◆ Data section
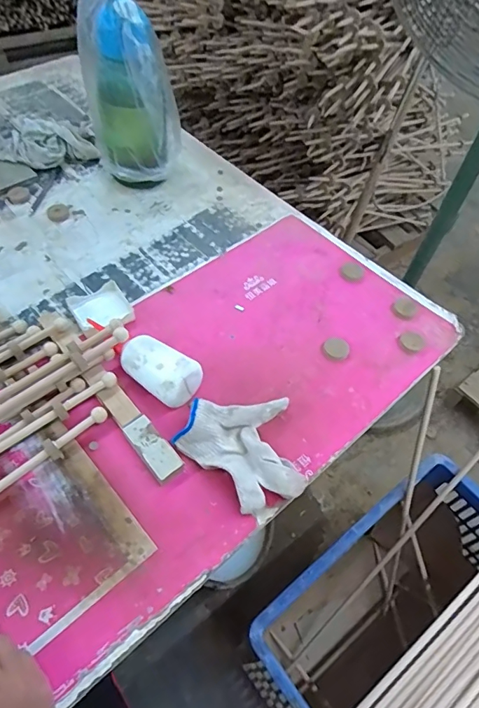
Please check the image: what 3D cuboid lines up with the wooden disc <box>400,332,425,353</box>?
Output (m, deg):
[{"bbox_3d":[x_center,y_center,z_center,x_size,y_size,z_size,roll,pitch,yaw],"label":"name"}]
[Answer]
[{"bbox_3d":[0.246,-0.017,0.654,0.033,0.004,0.032,31,58,16],"label":"wooden disc"}]

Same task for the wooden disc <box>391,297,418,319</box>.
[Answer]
[{"bbox_3d":[0.252,-0.070,0.692,0.039,0.004,0.036,2,55,-3],"label":"wooden disc"}]

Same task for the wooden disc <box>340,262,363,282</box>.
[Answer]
[{"bbox_3d":[0.179,-0.130,0.728,0.034,0.005,0.039,35,59,18],"label":"wooden disc"}]

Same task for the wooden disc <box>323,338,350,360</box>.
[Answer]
[{"bbox_3d":[0.136,-0.008,0.644,0.036,0.007,0.032,20,56,9],"label":"wooden disc"}]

◆ Work task
Wherever the word "Same" appears in the listing, copy the line that holds it.

◆ Answer
Same task for the wooden disc <box>391,297,418,319</box>.
Same task for the wooden disc <box>340,262,363,282</box>.
Same task for the wooden disc <box>323,338,350,360</box>.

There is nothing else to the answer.